Instructions to follow ::
Copy every record below, swapping "segments" for "slices" and changing nothing else. Leave the pictures out.
··· Provided data
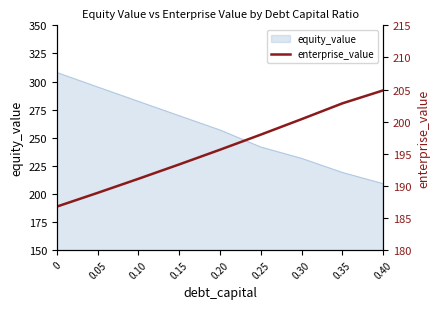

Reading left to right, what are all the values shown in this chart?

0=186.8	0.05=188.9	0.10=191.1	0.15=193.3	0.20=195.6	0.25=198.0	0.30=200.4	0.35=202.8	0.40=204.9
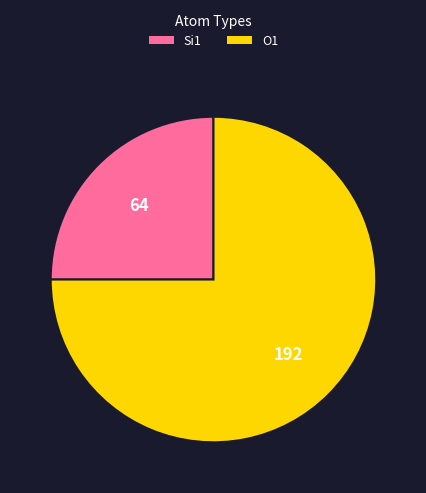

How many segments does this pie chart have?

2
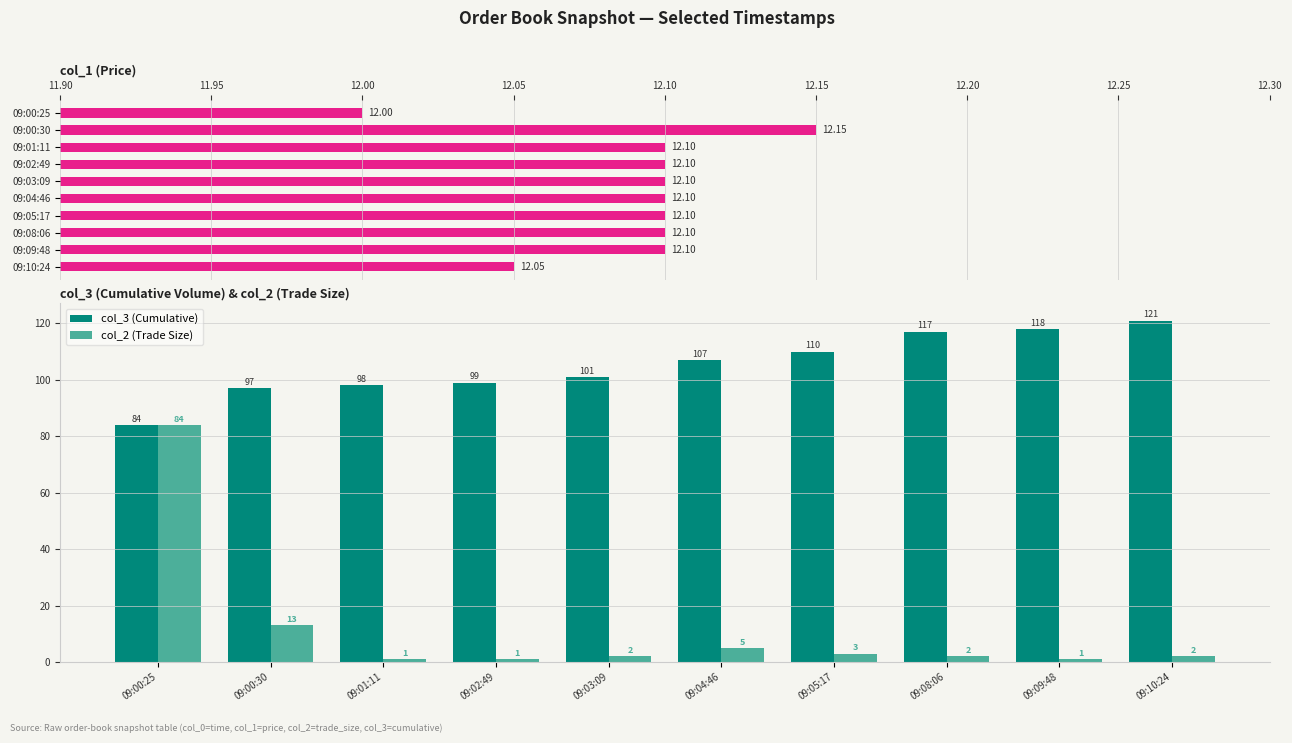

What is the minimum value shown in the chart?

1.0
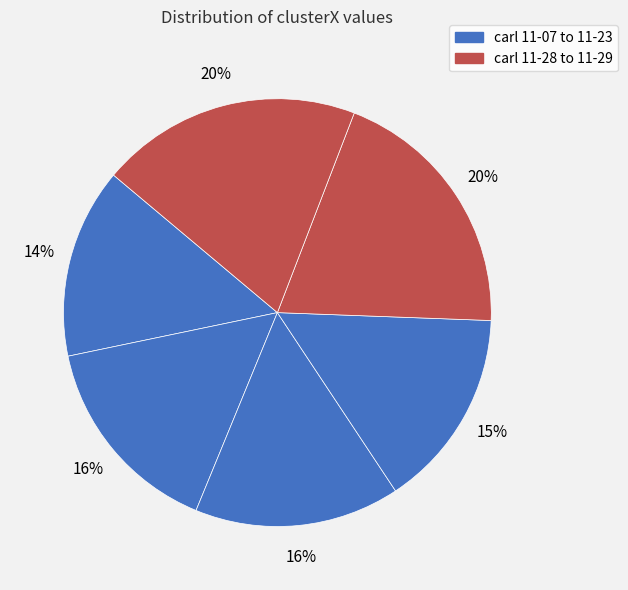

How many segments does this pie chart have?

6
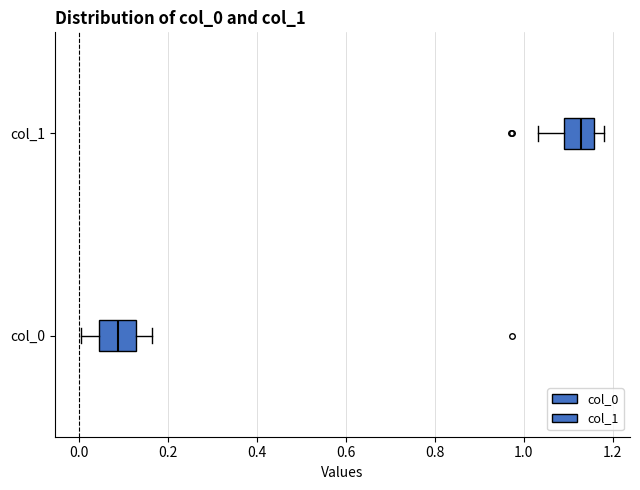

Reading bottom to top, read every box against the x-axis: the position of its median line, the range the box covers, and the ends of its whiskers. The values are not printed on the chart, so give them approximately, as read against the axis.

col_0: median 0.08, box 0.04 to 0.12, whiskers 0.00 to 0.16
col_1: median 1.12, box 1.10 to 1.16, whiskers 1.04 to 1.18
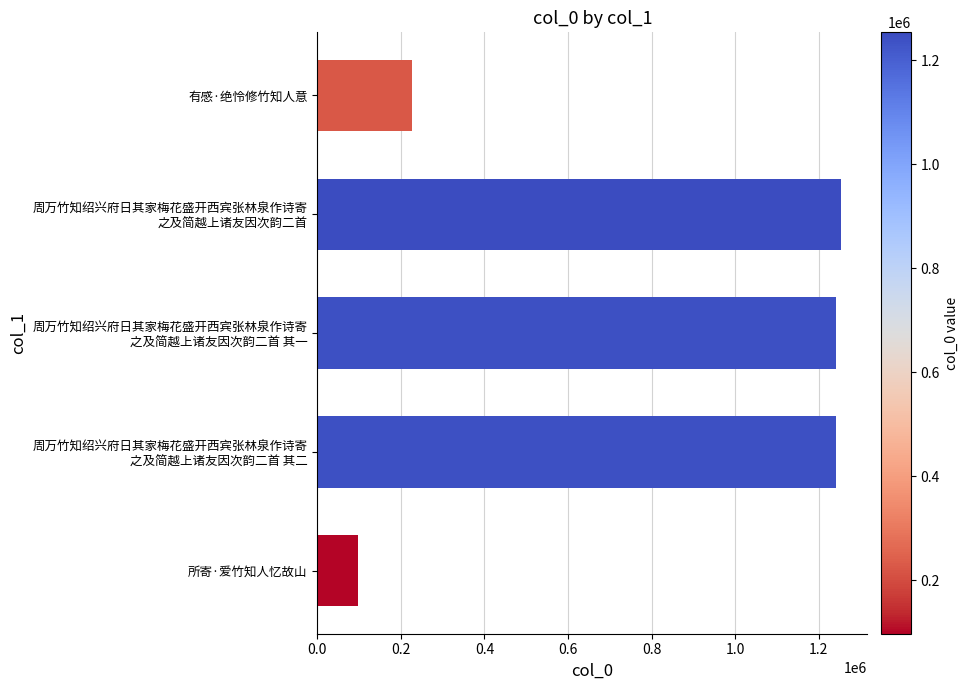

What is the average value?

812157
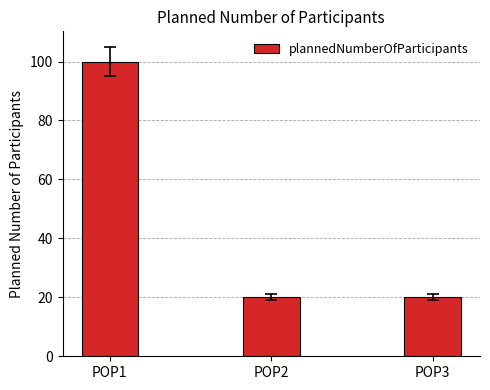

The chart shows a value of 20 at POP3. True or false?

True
······
Written solution ::
Reading left to right, what are all the values shown in this chart?

0=186.8	0.05=188.9	0.10=191.1	0.15=193.3	0.20=195.6	0.25=198.0	0.30=200.4	0.35=202.8	0.40=204.9

How many slices does this pie chart have?

2

What is the minimum value shown in the chart?

1.0

How many slices does this pie chart have?

6

Reading bottom to top, read every box against the x-axis: the position of its median line, the range the box covers, and the ends of its whiskers. The values are not printed on the chart, so give them approximately, as read against the axis.

col_0: median 0.08, box 0.04 to 0.12, whiskers 0.00 to 0.16
col_1: median 1.12, box 1.10 to 1.16, whiskers 1.04 to 1.18

What is the average value?

812157

The chart shows a value of 20 at POP3. True or false?

True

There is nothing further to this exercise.